Copy the rows below, changing every "common name" to "vernacular name" and leaving all other text as is.

******

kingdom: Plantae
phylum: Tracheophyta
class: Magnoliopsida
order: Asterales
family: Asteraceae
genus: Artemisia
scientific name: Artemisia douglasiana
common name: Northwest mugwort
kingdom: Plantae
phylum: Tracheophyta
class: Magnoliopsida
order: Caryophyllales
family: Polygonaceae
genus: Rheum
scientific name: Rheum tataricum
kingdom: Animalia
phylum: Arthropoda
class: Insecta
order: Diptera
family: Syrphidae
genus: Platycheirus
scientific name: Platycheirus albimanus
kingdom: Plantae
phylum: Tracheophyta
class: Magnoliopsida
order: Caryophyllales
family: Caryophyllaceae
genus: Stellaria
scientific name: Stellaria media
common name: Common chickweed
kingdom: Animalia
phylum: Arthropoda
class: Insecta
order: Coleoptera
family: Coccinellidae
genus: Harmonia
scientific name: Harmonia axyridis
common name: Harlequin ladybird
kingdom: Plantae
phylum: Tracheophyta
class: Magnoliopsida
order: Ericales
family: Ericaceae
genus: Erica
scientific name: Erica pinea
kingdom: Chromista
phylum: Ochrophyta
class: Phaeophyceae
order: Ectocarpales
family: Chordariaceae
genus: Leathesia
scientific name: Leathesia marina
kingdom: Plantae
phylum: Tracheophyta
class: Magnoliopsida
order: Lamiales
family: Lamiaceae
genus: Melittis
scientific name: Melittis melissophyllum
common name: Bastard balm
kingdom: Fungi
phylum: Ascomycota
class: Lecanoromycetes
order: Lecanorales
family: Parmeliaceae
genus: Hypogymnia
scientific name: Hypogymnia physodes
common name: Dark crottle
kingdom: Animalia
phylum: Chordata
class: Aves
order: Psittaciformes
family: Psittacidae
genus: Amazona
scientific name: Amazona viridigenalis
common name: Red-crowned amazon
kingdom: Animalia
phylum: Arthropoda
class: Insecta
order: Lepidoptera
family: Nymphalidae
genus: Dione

******

## Answer to this problem
kingdom: Plantae
phylum: Tracheophyta
class: Magnoliopsida
order: Asterales
family: Asteraceae
genus: Artemisia
scientific name: Artemisia douglasiana
vernacular name: Northwest mugwort
kingdom: Plantae
phylum: Tracheophyta
class: Magnoliopsida
order: Caryophyllales
family: Polygonaceae
genus: Rheum
scientific name: Rheum tataricum
kingdom: Animalia
phylum: Arthropoda
class: Insecta
order: Diptera
family: Syrphidae
genus: Platycheirus
scientific name: Platycheirus albimanus
kingdom: Plantae
phylum: Tracheophyta
class: Magnoliopsida
order: Caryophyllales
family: Caryophyllaceae
genus: Stellaria
scientific name: Stellaria media
vernacular name: Common chickweed
kingdom: Animalia
phylum: Arthropoda
class: Insecta
order: Coleoptera
family: Coccinellidae
genus: Harmonia
scientific name: Harmonia axyridis
vernacular name: Harlequin ladybird
kingdom: Plantae
phylum: Tracheophyta
class: Magnoliopsida
order: Ericales
family: Ericaceae
genus: Erica
scientific name: Erica pinea
kingdom: Chromista
phylum: Ochrophyta
class: Phaeophyceae
order: Ectocarpales
family: Chordariaceae
genus: Leathesia
scientific name: Leathesia marina
kingdom: Plantae
phylum: Tracheophyta
class: Magnoliopsida
order: Lamiales
family: Lamiaceae
genus: Melittis
scientific name: Melittis melissophyllum
vernacular name: Bastard balm
kingdom: Fungi
phylum: Ascomycota
class: Lecanoromycetes
order: Lecanorales
family: Parmeliaceae
genus: Hypogymnia
scientific name: Hypogymnia physodes
vernacular name: Dark crottle
kingdom: Animalia
phylum: Chordata
class: Aves
order: Psittaciformes
family: Psittacidae
genus: Amazona
scientific name: Amazona viridigenalis
vernacular name: Red-crowned amazon
kingdom: Animalia
phylum: Arthropoda
class: Insecta
order: Lepidoptera
family: Nymphalidae
genus: Dione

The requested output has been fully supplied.